> DOCUMENTO DE ORIGEN:
Existe una
tristeza muy concreta que merece ser analizada con detenimiento. Se trata de la decepción
derivada de las distintas severidades de la competición social, la tristeza que
nace del incumplimiento de una expectativa enmarcada en el segmento público. Es
el malestar de una pretensión con perspectivas prometedoras que no ha podido
incursionar en la realidad. En Ética de la hospitalidad, Daniel Innerarity
la presenta como «una contrariedad que establece un hiato entre las acciones,
que no es una mera pausa sino una interiorización que permite volver a ponderar
lo querido y lo logrado». La muerte de
los macrorrelatos, que limitaban los deseos como una balaustrada, y la pregonada
versatilidad de la existencia, que permite ser trazada al antojo de la voluntad
personal, han hecho que las expectativas construidas sobre nosotros mismos y nuestra
cotización grupal se hayan disparado. También el aprieto de satisfacerlas. El
hedonismo consumista que instiga las necesidades ficticias, y el discurso
positivo que otorga a nuestra voluntad poderes omnímodos, favorecen que los
deseos se liberen peligrosamente y con ellos también las mortificaciones que
supone no colmarlos. Durkheim bautizó a esta dilatación inacabable del deseo
como «la enfermedad del infinito». Guilles Lipovetsky lo explica muy bien en La sociedad de la decepción: «Cuanto más
aumentan las exigencias de mayor bienestar y una vida mejor, más se ensanchan
las arterias de la frustración. Los valores hedonistas, la superoferta, los
ideales psicológicos, los ríos de información, todo esto ha dado lugar a un
individuo más reflexivo, más exigente, pero también más propenso a sufrir
decepciones». Bajo el patrocinio de la decepción experimentamos que
no somos del todo. Un dolor que solo se erradica domesticando los deseos.

> COMPRUEBA TU COMPRENSIÓN:
a - Enumera los factores que, según la cita de Lipovetsky recogida en el texto sobre la decepción, han dado lugar a un individuo más propenso a sufrir decepciones.
b - Retoma el texto sobre la decepción después de su última frase y escribe un párrafo más que siga el mismo tono.

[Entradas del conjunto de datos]
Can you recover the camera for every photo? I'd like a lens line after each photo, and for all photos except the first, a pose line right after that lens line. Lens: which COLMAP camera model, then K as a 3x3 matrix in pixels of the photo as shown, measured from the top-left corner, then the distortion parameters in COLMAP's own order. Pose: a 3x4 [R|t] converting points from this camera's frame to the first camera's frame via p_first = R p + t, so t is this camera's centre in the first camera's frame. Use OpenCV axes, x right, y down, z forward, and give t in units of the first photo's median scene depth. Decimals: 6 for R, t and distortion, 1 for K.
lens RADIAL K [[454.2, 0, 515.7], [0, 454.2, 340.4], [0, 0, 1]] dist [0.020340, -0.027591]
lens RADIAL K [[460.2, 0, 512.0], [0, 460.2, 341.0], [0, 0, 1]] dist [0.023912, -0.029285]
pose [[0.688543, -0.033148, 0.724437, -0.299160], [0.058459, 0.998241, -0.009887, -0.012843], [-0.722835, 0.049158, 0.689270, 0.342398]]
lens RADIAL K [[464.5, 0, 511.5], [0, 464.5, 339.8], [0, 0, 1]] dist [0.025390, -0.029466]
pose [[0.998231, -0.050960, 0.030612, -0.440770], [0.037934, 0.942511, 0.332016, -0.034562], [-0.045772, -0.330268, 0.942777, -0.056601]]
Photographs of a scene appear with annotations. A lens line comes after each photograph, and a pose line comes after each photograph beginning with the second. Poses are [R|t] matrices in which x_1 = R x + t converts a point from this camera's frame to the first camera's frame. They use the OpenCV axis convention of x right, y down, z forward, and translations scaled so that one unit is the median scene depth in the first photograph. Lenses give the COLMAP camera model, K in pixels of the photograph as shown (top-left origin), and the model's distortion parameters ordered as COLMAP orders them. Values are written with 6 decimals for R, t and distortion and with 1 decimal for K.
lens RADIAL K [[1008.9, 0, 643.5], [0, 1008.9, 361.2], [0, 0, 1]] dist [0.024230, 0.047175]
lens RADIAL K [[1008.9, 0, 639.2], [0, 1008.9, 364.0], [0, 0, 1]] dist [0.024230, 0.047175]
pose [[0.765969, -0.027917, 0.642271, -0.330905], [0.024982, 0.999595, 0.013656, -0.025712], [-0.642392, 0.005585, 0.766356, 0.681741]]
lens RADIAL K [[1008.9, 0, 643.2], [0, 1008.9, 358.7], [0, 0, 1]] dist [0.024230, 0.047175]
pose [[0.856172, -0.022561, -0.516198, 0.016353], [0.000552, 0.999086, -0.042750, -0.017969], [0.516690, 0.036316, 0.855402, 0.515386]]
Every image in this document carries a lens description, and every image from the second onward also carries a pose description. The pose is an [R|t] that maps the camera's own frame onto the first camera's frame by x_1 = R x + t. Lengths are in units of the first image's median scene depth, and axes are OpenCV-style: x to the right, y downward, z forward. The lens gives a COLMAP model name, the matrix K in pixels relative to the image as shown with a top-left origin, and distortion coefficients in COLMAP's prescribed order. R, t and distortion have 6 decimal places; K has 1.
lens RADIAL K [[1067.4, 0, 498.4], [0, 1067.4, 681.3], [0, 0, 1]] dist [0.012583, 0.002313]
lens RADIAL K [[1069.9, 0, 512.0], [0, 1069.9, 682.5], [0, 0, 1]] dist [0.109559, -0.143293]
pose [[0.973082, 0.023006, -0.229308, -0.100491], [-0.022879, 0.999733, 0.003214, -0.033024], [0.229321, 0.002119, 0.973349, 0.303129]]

> RESPUESTAS AL EJERCICIO:
a - Los valores hedonistas, la superoferta, los ideales psicológicos y los ríos de información.

b -
Todavía
hay que adicionar un elemento tremendamente mórbido que agudiza el sentimiento
de tristeza y lo mezcla con el de la culpa y la vergüenza.. El cada vez más arraigado lenguaje primario personaliza el fracaso
que supone incumplir las expectativas, limpia de sus cogitaciones toda cuestión de interdependencia y le atribuye al yo la integral responsabilidad de
todo lo que le acontece en la textura social. El pensamiento positivo postula que una expectativa se
puede alcanzar esgrimiendo la actitud adecuada. Apela a la ley de atracción, a
que atraemos lo que estamos pensando continuamente. Este credo y por
extensión la literatura de autoayuda pregonan una divisa aparentemente inocua y
muy tentadora para todo aquel que es abofeteado por la realidad: «Si te
esfuerzas, conseguirás lo que te propones». Basta con darle la vuelta a este
tópico indiscutido socialmente y releerlo en sentido negativo para comprobar el
sufrimiento que trae en germen: «Si no lo has conseguido, es porque no te has
esforzado lo suficiente». Cuando el
pensamiento positivo insiste en que si nos esforzamos seremos recompensados,
simultáneamente individualiza la culpa y exonera de todo compromiso a los
mecanismos sociales. Imputa toda la responsabilidad a cada uno de nosotros y
exime de ella al orden político y económico, los dos grandes quicios que
sostienen la estructura en la que convivimos como sujetos trabados a otros
sujetos. Todo lo negativo que le ocurra a uno se
debe a una actitud voluntaria de escasez de motivación y no a la forma de
articular el cuerpo social, un argumento propicio para inhibir la empatía
social y la reivindicación de justicia. Normal que multitud de personas autocensuren su tristeza. O censuren la de los demás.